12. What Is the Color of Beauty?

“They are banning the products that give women lighter skin (although no one believes the ban will work) without banning the social messaging that tells women they should have lighter skin.”

13. The AIDS Fight: Andrew Sullivan on a History of the Movement

“AIDS was not an early crisis that finally abated; it was a slowly building mass death experience. The year with the most corpses in America was 1995. The darkest night really was just before the dawn.”

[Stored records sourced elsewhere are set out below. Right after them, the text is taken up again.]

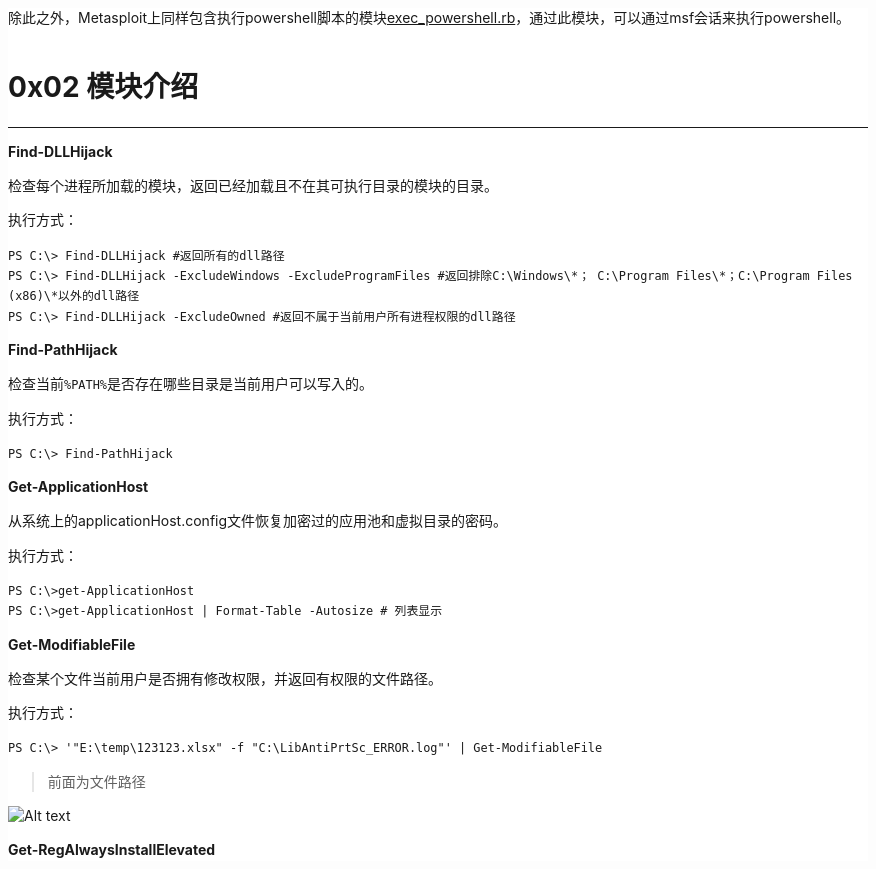 除此之外，Metasploit上同样包含执行powershell脚本的模块[exec_powershell.rb](https://raw.githubusercontent.com/rapid7/metasploit-framework/master/modules/post/windows/manage/powershell/exec_powershell.rb)，通过此模块，可以通过msf会话来执行powershell。

0x02 模块介绍
=========

* * *

**Find-DLLHijack**

检查每个进程所加载的模块，返回已经加载且不在其可执行目录的模块的目录。

执行方式：

```
PS C:\> Find-DLLHijack #返回所有的dll路径
PS C:\> Find-DLLHijack -ExcludeWindows -ExcludeProgramFiles #返回排除C:\Windows\*； C:\Program Files\*；C:\Program Files (x86)\*以外的dll路径
PS C:\> Find-DLLHijack -ExcludeOwned #返回不属于当前用户所有进程权限的dll路径

```

**Find-PathHijack**

检查当前`%PATH%`是否存在哪些目录是当前用户可以写入的。

执行方式：

```
PS C:\> Find-PathHijack

```

**Get-ApplicationHost**

从系统上的applicationHost.config文件恢复加密过的应用池和虚拟目录的密码。

执行方式：

```
PS C:\>get-ApplicationHost
PS C:\>get-ApplicationHost | Format-Table -Autosize # 列表显示

```

**Get-ModifiableFile**

检查某个文件当前用户是否拥有修改权限，并返回有权限的文件路径。

执行方式：

```
PS C:\> '"E:\temp\123123.xlsx" -f "C:\LibAntiPrtSc_ERROR.log"' | Get-ModifiableFile

```

> 前面为文件路径

![Alt text](http://drops.javaweb.org/uploads/images/9cefe2f2451a9ae21d38c5fcac6cf34e3e660602.jpg)

**Get-RegAlwaysInstallElevated**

14. Steven Johnson on How Play Shaped the World

“‘Play’ here designates by turns novelty, delight, sport, games, prettiness, music of any kind, gambling, magic shows, spectacles, illusions and fashion. The word slips and skips like a pinball. If Johnson can show that the primary purpose of some pastime is not, strictly speaking, money, war or sex, he labels it play and closes his case. His pinball manages to light a lot of stuff up, so it’s hard to begrudge him this sometimes reckless game.”

15. Good at Skipping Ads? No, You’re Not

“The realization that something you thought to be ‘real’ is actually an advertisement is an increasingly common, if unsettling, sensation. Mara Einstein calls it ‘content confusion,’ and if her book, Black Ops Advertising, is right, we’re in for even more such trickery, indeed a possible future where nearly everything becomes hidden commercial propaganda of one form or another. She forecasts the potential of a ‘world where there is no real content: Everything we experience is some form of sales pitch.’”

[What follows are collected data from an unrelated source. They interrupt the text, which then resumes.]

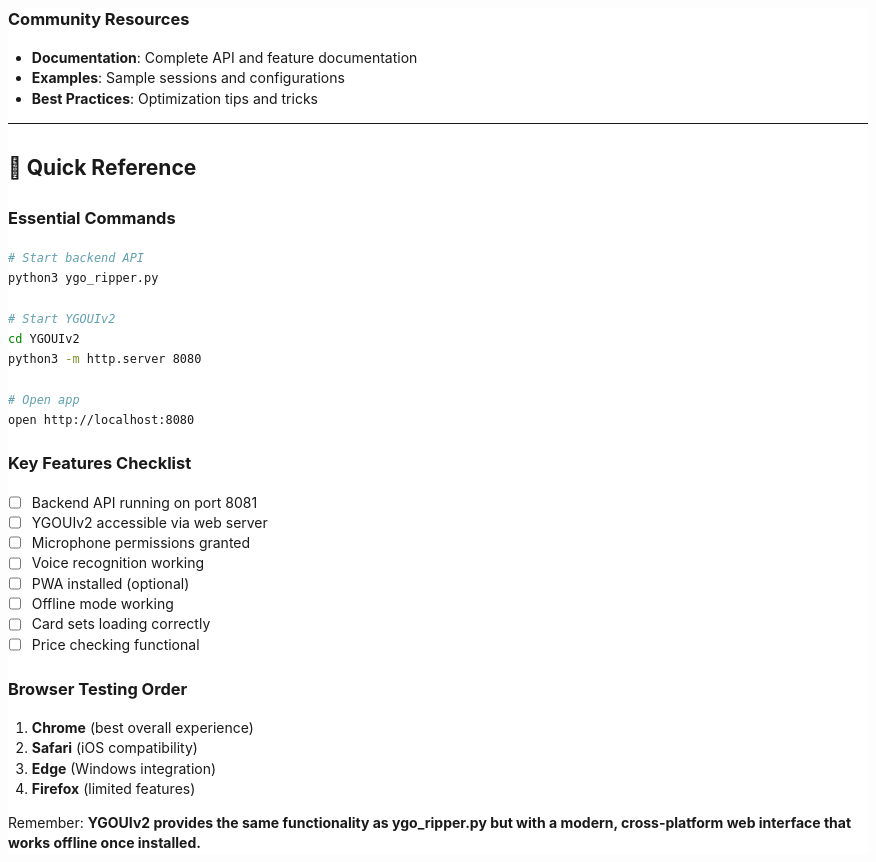 ### Community Resources
- **Documentation**: Complete API and feature documentation
- **Examples**: Sample sessions and configurations
- **Best Practices**: Optimization tips and tricks

---

## 📄 Quick Reference

### Essential Commands
```bash
# Start backend API
python3 ygo_ripper.py

# Start YGOUIv2
cd YGOUIv2
python3 -m http.server 8080

# Open app
open http://localhost:8080
```

### Key Features Checklist
- [ ] Backend API running on port 8081
- [ ] YGOUIv2 accessible via web server
- [ ] Microphone permissions granted
- [ ] Voice recognition working
- [ ] PWA installed (optional)
- [ ] Offline mode working
- [ ] Card sets loading correctly
- [ ] Price checking functional

### Browser Testing Order
1. **Chrome** (best overall experience)
2. **Safari** (iOS compatibility)
3. **Edge** (Windows integration)
4. **Firefox** (limited features)

Remember: **YGOUIv2 provides the same functionality as ygo_ripper.py but with a modern, cross-platform web interface that works offline once installed.**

16. Are Domestic Responsibilities at Odds With Becoming a Great Artist?

“n the end, what’s mysterious, worth aspiring to and impossible to prescribe for anyone else are the conviction and fortitude that allow some creators to do their best possible work in whatever circumstances they find themselves, whether in a remote hut adorned by a single calla lily or a cluttered and sometimes noisy kitchen with an unknown but truly impressive quantity of rainbow sequins scattered across the floor.”

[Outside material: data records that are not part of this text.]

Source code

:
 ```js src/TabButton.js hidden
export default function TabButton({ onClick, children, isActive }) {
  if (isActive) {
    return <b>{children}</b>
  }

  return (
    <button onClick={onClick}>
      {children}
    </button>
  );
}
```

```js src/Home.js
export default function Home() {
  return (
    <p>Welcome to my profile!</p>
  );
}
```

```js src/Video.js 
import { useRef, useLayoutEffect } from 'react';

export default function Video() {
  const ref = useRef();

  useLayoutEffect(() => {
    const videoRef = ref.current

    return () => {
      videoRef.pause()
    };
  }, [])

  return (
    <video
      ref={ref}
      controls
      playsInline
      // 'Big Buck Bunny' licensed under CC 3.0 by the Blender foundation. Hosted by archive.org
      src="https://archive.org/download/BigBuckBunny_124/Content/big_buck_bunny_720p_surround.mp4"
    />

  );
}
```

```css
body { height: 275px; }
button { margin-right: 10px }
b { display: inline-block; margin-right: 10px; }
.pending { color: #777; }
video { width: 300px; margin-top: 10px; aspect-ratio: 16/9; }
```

17. The Identity Politics of Whiteness

“If whiteness is no longer the default and is to be treated as an identity — even, soon, a ‘minority’ — then perhaps it is time white people considered the disadvantages of being a race. The next time a white man bombs an abortion clinic or goes on a shooting rampage on a college campus, white people might have to be lectured on religious tolerance and called upon to denounce the violent extremists in their midst. The opioid epidemic in today’s white communities could be treated the way we once treated the crack epidemic in black ones — not as a failure of the government to take care of its people but as a failure of the race. The fact that this has not happened, nor is it likely to, only serves as evidence that white Americans can still escape race.”

18. Is Social Media Disconnecting Us From the Big Picture?

“I knew about Eli Pariser’s theory on filter bubbles, or the idea that online personalization distorts the type of information we see, and even so, I still chose to let algorithms shape how I perceive the world. Everything I could want to see is available at my fingertips, and yet I didn’t look.”

19. The Passion of Martin Scorsese

“For half a century, Scorsese has been a missionary for the cinema: making his own movies, promoting the work of great international directors, consolidating the history of the medium in a brilliant group of documentaries and advocating for the preservation of classics. Over time, this picture of his about a missionary adventure became a mission in its own right, and the act of getting it made became an act of faith.”

20. Billionaires vs. the Press in the Era of Trump

“What’s new here are two forces squeezing journalism like pincers. The first is a figure like Thiel, willing to place bets on lawsuit after lawsuit until he hits on a winning combination of facts, judge and jury. The second is the public’s animosity toward the press, now fueled by the soon-to-be president.”